In the greenhouse, peaches will be ready for eating in two weeks, and there’s an almighty crop on the grape vine.
Given a little attention to detail over the coming weeks the fruit scene should turn out quite rosy.
Strawberries always seem to taste that little bit better when they’re picked well in advance of Wimbledon, and true to form, first fruits of the year for us this time were ready before the end of May but they were not grown out in the open.
You can crop them early under a poly-tunnel as most local gardeners do but ours were raised the age-old way in pots under glass.
Ten established plants were dug from the garden in February, potted-up and placed in the cold greenhouse. Daily checks for aphids and regular watering is time consuming, and if that is balanced against a return of five to eight decent fruits per plant, you might ask ‘why bother?’ The first symbolic taste always answers the question for me!
The strawberry bed is very productive right now and for once we’re not sharing the crop with blackbirds, thanks to some decent netting. The runners that will lead to next year’s young plants are already developing and when conditions are moist they will take root themselves, all we need do is select the best in early September and plant them in formation.
But if dry weather persists, place a small pot of compost next to the parent plant and peg the tip of a runner into it, watering occasionally if necessary.
Our friendly blackbirds have indicated that the raspberries are ripe by taking up residence around that bed and clucking contentedly. There is a net draped overhead but they do have limited access from below. When there’s such a large crop you can bend the rules a little!
Red and blackcurrants are ripening early for us this year. Gooseberries are beginning to swell too. The latter could be thinned-out now if we were after big fruits, those picked being used in a pie. However, I’m more interested in daily inspection to ensure the sawfly has not laid eggs under the leaves. The larvae can defoliate a bush in 24 hours.
Aphids can be a complete nuisance both outdoors and under glass when soft summer growth abounds. They’re not fussy when it comes to plant choice either. Ornamentals, shrubs, fruit trees and bushes, vegetables – if there is soft plant tissue around, their proboscis will find it.
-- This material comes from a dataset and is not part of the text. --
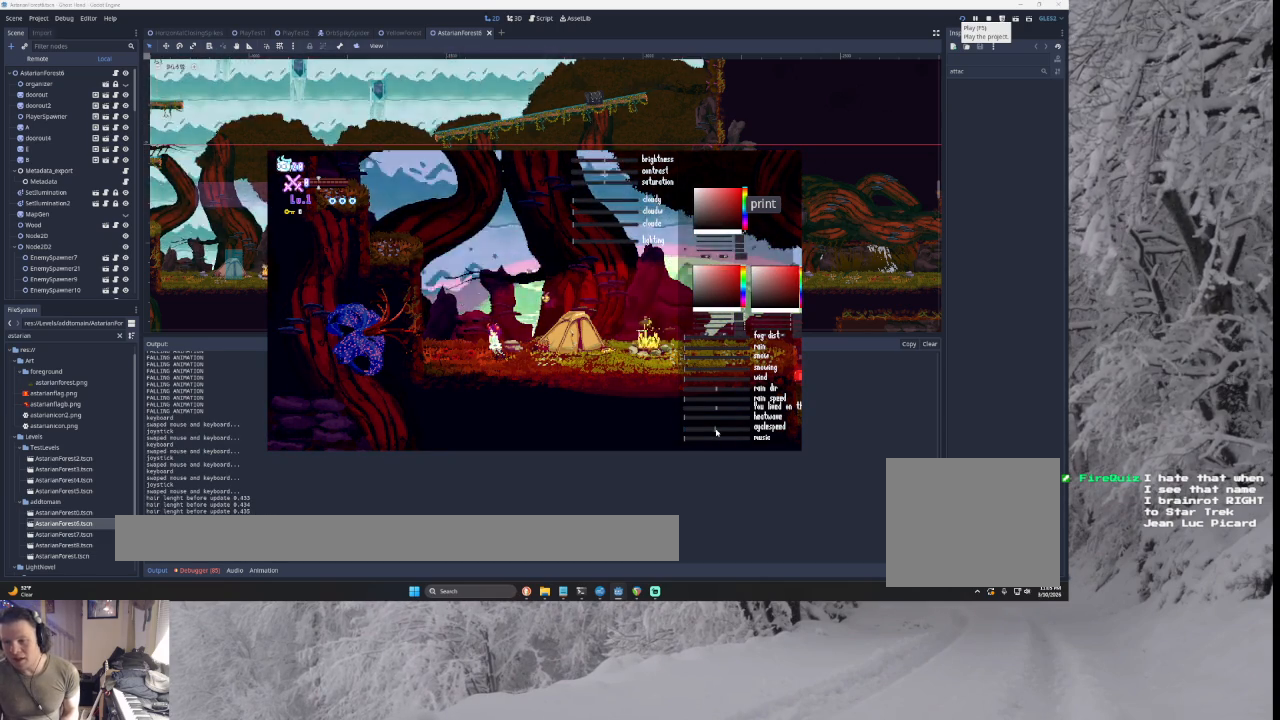
{"buttons": ["CROSS"], "left_stick": "center", "right_stick": "center", "events": []}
Although we refer to them as greenfly they come in other colours too, eg grey aphids on cabbages or an infestation of black ones on broad beans, which we eradicate by removing the tips.
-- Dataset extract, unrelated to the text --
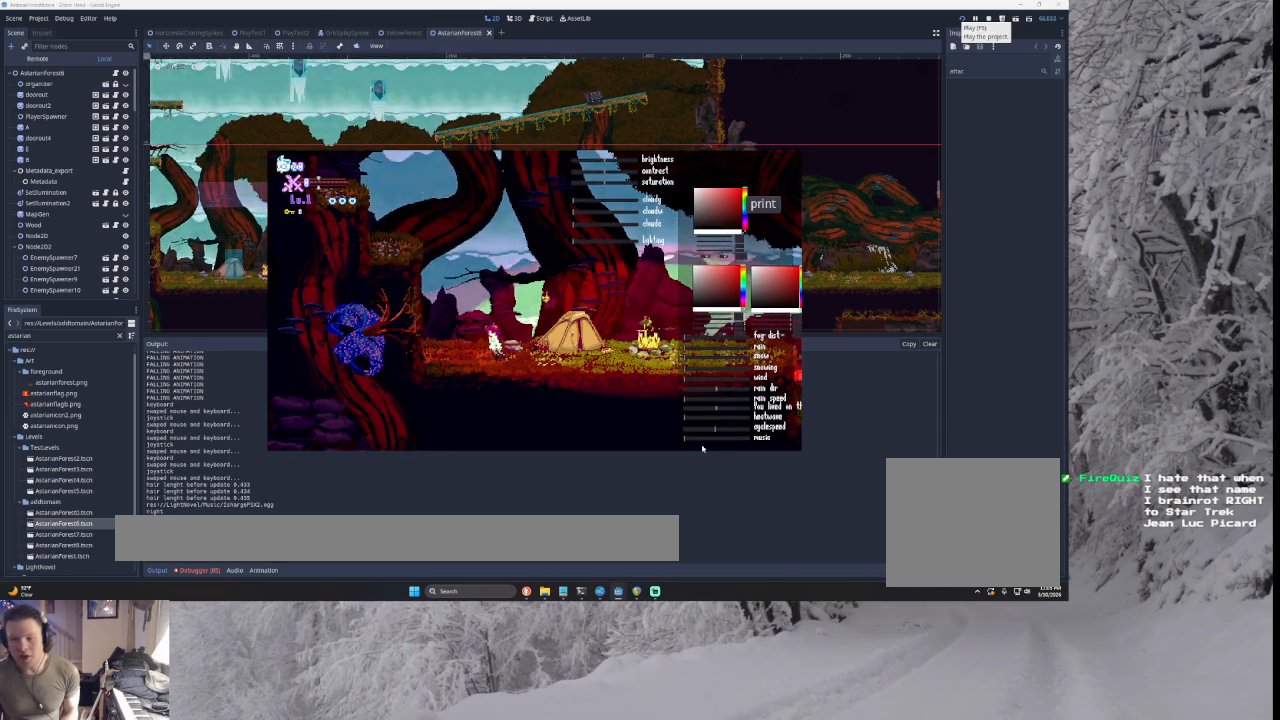
{"buttons": ["CROSS"], "left_stick": "center", "right_stick": "center", "events": []}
Fruiting and ornamental cherries, plums and apples are the subject of aphid attacks I’m being asked about most at present. My cooking apple Lord Derby is carrying a good crop but last week I noticed that some leaves were curling inward. Close inspection revealed a spun web and beginnings of a pale covering – a type of wooly aphid no less. A soft soap solution is harmless to us and aphids are allergic to bathing, so it was loaded into a hand sprayer and applied. As Corporal Jones would say, ‘They don’t like it......’
Plum trees are being attacked by a leaf-curling aphid, but this is not unusual. The fruit will still develop and ripen.
However, if the tree is grafted onto the dwarfing Pixie rootstock, some of the most affected shoots within reach can be pruned out. Combining this with a soapy spray is a safe way around the problem.
Aphid activity is most difficult to control at the height of summer when winged females take to the air. Their feeding method in extracting cell sap transfers diseases between plants. Furthermore, as they feed, a sticky substance (honeydew) is exuded. This encourages sooty mould and eventually, dieback. Another reason to remain alert!
Tell-tale signs of aphid presence are; leaves curling near the tip of a shoot, or a group of white flecks on leaves which are the skins they discard as they feed and grow.